§ **Description of the task**: Repeat the stretch of the listing from the line containing "sa početkom u" through the line containing "samoupravom i ove", both ends included.
══════════════════════════════
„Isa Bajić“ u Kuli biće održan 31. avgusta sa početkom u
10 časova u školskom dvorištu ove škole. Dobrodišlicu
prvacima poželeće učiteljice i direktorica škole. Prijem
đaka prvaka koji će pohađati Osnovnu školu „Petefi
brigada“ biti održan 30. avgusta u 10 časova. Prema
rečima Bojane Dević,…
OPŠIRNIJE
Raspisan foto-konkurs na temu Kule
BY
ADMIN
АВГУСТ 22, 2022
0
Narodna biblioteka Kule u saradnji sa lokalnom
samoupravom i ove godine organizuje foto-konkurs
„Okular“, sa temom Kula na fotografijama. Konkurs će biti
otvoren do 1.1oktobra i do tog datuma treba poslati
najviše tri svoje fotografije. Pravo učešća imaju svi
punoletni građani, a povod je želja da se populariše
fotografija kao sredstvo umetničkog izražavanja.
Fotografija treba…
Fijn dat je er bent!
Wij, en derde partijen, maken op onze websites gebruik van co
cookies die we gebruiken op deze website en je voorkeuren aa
══════════════════════════════
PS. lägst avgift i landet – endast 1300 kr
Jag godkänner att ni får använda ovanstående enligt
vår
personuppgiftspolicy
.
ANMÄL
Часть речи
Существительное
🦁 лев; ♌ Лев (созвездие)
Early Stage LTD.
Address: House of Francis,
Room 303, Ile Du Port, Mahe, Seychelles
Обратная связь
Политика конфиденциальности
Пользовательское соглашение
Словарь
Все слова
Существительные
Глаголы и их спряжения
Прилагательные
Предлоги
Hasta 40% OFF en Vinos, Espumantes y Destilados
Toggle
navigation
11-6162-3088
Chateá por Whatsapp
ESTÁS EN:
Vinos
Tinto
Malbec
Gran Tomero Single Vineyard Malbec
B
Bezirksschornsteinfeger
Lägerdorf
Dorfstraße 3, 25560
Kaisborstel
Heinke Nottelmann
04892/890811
══════════════════════════════
§ **The answer**:
„Isa Bajić“ u Kuli biće održan 31. avgusta sa početkom u
10 časova u školskom dvorištu ove škole. Dobrodišlicu
prvacima poželeće učiteljice i direktorica škole. Prijem
đaka prvaka koji će pohađati Osnovnu školu „Petefi
brigada“ biti održan 30. avgusta u 10 časova. Prema
rečima Bojane Dević,…
OPŠIRNIJE
Raspisan foto-konkurs na temu Kule
BY
ADMIN
АВГУСТ 22, 2022
0
Narodna biblioteka Kule u saradnji sa lokalnom
samoupravom i ove godine organizuje foto-konkurs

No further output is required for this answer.